Directions for this task ->
Retype, word for word, every line of the rows below, starting with the very first line and going on through the line with "Modelová řada".

Records provided ->
════════

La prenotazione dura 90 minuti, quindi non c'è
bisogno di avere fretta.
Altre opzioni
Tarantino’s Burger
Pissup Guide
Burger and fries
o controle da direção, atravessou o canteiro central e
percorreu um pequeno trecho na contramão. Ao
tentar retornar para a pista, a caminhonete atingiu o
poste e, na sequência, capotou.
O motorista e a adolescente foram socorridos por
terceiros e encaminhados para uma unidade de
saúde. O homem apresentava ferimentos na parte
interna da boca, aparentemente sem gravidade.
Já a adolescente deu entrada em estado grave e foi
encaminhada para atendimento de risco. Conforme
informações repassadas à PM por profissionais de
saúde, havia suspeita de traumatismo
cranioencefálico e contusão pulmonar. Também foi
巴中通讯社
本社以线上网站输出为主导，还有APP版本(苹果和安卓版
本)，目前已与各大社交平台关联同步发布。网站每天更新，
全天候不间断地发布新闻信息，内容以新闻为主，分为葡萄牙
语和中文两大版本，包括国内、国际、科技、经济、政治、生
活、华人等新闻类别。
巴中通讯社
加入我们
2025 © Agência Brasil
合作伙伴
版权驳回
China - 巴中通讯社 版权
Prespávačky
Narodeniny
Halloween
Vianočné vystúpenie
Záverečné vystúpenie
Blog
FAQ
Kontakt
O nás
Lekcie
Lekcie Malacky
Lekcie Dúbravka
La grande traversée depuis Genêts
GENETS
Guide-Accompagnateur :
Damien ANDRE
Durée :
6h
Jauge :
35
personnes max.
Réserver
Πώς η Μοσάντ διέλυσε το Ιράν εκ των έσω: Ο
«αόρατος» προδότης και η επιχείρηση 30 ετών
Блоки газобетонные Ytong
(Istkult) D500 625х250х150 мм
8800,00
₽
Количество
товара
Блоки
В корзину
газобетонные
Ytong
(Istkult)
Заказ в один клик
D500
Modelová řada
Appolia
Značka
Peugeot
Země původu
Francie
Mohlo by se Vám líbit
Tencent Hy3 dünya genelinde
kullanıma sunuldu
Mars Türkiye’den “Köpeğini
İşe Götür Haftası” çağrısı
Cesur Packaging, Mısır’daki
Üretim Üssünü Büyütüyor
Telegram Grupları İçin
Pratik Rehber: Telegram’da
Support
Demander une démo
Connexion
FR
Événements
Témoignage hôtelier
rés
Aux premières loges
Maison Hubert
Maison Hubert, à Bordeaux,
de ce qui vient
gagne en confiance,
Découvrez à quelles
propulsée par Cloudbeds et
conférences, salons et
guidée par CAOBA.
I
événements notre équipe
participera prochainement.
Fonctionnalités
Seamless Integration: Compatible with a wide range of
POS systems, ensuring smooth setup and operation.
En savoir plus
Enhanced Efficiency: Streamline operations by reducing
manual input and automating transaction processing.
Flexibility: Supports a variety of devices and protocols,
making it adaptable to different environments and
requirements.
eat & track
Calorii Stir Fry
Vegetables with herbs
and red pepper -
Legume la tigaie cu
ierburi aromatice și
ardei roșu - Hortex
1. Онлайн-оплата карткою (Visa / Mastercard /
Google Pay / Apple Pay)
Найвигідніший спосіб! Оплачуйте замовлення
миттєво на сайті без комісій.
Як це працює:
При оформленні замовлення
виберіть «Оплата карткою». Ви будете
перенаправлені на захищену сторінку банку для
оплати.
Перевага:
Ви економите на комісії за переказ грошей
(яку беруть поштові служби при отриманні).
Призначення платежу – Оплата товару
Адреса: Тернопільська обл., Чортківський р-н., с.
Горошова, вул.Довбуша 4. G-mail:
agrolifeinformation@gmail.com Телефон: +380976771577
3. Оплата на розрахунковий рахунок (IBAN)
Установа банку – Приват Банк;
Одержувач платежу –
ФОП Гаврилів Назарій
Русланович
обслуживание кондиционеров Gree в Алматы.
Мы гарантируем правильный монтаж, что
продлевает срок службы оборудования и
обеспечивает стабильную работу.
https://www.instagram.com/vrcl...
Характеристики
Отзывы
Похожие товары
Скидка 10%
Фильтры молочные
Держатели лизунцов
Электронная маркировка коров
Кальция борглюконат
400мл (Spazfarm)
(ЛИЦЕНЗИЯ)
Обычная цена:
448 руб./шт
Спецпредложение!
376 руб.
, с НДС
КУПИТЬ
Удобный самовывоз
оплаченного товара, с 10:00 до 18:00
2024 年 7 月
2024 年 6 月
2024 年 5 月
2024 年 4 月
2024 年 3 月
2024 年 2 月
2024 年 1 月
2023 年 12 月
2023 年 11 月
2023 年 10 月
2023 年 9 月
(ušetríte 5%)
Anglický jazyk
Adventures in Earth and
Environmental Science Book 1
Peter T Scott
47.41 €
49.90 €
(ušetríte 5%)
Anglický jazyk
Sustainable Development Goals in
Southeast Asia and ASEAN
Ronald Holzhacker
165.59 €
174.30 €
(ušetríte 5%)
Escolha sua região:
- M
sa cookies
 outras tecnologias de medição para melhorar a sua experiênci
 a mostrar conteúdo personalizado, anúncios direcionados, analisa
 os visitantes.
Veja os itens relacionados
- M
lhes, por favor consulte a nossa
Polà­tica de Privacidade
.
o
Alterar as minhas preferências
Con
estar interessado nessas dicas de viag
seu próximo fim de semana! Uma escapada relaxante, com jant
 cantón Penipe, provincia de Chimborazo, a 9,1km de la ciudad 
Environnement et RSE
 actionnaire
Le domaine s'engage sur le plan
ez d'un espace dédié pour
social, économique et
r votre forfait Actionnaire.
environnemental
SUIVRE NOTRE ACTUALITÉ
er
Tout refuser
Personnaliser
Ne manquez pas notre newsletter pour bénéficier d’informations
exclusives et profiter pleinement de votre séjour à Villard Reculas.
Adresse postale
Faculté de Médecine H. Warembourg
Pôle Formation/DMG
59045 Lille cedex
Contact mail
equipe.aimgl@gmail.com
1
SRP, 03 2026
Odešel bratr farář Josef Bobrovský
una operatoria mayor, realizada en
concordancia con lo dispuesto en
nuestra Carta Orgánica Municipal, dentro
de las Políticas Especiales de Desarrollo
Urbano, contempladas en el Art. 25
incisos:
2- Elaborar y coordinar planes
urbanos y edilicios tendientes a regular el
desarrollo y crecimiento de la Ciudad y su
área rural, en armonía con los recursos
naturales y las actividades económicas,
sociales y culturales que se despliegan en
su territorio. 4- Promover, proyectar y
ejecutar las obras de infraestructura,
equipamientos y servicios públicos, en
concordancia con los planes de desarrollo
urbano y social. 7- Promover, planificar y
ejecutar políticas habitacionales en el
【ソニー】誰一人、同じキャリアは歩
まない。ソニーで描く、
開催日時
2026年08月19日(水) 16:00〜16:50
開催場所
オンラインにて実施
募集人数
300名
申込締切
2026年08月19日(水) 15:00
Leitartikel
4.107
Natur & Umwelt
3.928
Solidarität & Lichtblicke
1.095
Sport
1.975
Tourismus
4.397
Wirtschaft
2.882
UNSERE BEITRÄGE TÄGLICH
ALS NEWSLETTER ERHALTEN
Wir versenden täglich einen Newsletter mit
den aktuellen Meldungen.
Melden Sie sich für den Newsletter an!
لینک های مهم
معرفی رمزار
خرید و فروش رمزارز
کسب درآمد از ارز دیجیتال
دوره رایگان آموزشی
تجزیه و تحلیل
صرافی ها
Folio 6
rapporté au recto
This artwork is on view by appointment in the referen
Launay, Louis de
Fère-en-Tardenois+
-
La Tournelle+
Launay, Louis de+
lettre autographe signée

════════

Expected answer ->
La prenotazione dura 90 minuti, quindi non c'è
bisogno di avere fretta.
Altre opzioni
Tarantino’s Burger
Pissup Guide
Burger and fries
o controle da direção, atravessou o canteiro central e
percorreu um pequeno trecho na contramão. Ao
tentar retornar para a pista, a caminhonete atingiu o
poste e, na sequência, capotou.
O motorista e a adolescente foram socorridos por
terceiros e encaminhados para uma unidade de
saúde. O homem apresentava ferimentos na parte
interna da boca, aparentemente sem gravidade.
Já a adolescente deu entrada em estado grave e foi
encaminhada para atendimento de risco. Conforme
informações repassadas à PM por profissionais de
saúde, havia suspeita de traumatismo
cranioencefálico e contusão pulmonar. Também foi
巴中通讯社
本社以线上网站输出为主导，还有APP版本(苹果和安卓版
本)，目前已与各大社交平台关联同步发布。网站每天更新，
全天候不间断地发布新闻信息，内容以新闻为主，分为葡萄牙
语和中文两大版本，包括国内、国际、科技、经济、政治、生
活、华人等新闻类别。
巴中通讯社
加入我们
2025 © Agência Brasil
合作伙伴
版权驳回
China - 巴中通讯社 版权
Prespávačky
Narodeniny
Halloween
Vianočné vystúpenie
Záverečné vystúpenie
Blog
FAQ
Kontakt
O nás
Lekcie
Lekcie Malacky
Lekcie Dúbravka
La grande traversée depuis Genêts
GENETS
Guide-Accompagnateur :
Damien ANDRE
Durée :
6h
Jauge :
35
personnes max.
Réserver
Πώς η Μοσάντ διέλυσε το Ιράν εκ των έσω: Ο
«αόρατος» προδότης και η επιχείρηση 30 ετών
Блоки газобетонные Ytong
(Istkult) D500 625х250х150 мм
8800,00
₽
Количество
товара
Блоки
В корзину
газобетонные
Ytong
(Istkult)
Заказ в один клик
D500
Modelová řada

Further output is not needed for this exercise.